### Requirement a
Answer these questions about the passage on R functions, one answer per line, marked (i), (ii), (iii):
(i) Which symbol makes the general form of an R function definition look like an assignment statement?
(ii) According to the passage, where does the <<- operator assign values to variables?
(iii) Is the name of the function set inside or outside of the local expression?

### Given passage

This needs a little explanation. Firstly, the way R defines functions needs some deconstructing. The general form is something like my.fun <- function(x,y) { ... } - which looks like an assignment statement, due to the <- symbol. Effectively, it is an assignment. On the left is the function name, and on the right is the definition of what the function actually does. In fact, the right hand side is a valid stand-alone expression - describing - but not naming - an algorthm. This can be passed to other functions - such as optimise - that require a function as part of thier input. Here, the right hand side is evaluated inside of local. Generally, this doesn’t have much effect - a function definition still makes its own local environment inside the function - but this function contains a <<- operator. Recall this assigns values to variables in the parent environment. Usually, this is the global environment, but because this definition is inside the local expression, it is the environment referred to in my.env. Thus, this function adds its argument to the value of totaliser stored in my.env and returns the updated total as a value. Finally note that the name of the function is set outside of the local expression. Note that the value of this local expression is the definition part of the function - but as the assignment occurs outside of the expression, the name of the function matched with this definition is in the global environment. Thus, we have a function name registered in the global environment, but the parent environment of this function (the one referred to by <<-) is the one referrenced in my.env.

### The data
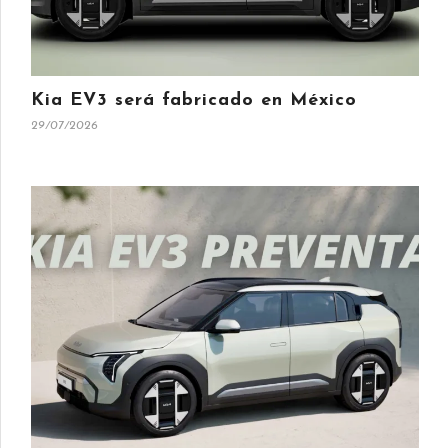
Kia EV3 será fabricado en México
29/07/2026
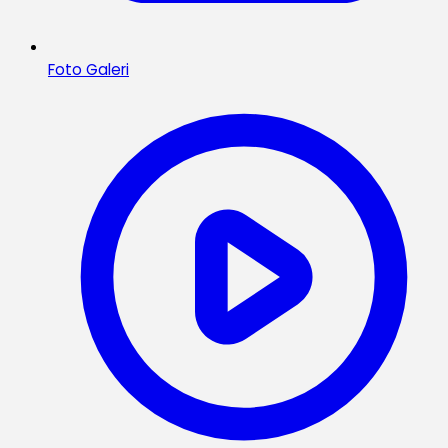
Foto Galeri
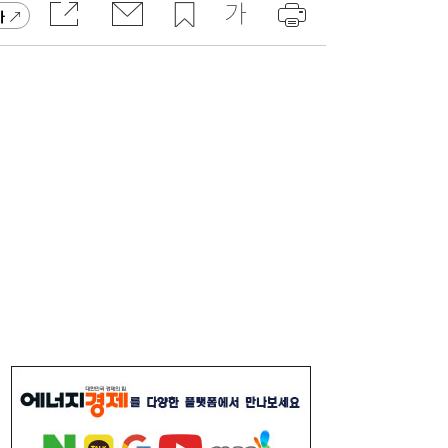
가
SK하이닉스 54조 베팅…용인엔 D램, 청주는
19:38
낸드
롯데케미칼, 2분기 흑자 전환…첨단소재·정
19:35
밀화학 ‘쌍끌이’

### Requirement b
Turn the text read from the records into a Markdown table with the columns Row and Text. Number the rows in order, skip blank lines, and leave the pictures out.

### Written response a
(i) The <- symbol.
(ii) In the parent environment.
(iii) Outside of the local expression.

### Written response b
| Row | Text |
|---|---|
| 1 | Kia EV3 será fabricado en México |
| 2 | 29/07/2026 |
| 3 | Foto Galeri |
| 4 | 가 |
| 5 | SK하이닉스 54조 베팅…용인엔 D램, 청주는 |
| 6 | 19:38 |
| 7 | 낸드 |
| 8 | 롯데케미칼, 2분기 흑자 전환…첨단소재·정 |
| 9 | 19:35 |
| 10 | 밀화학 ‘쌍끌이’ |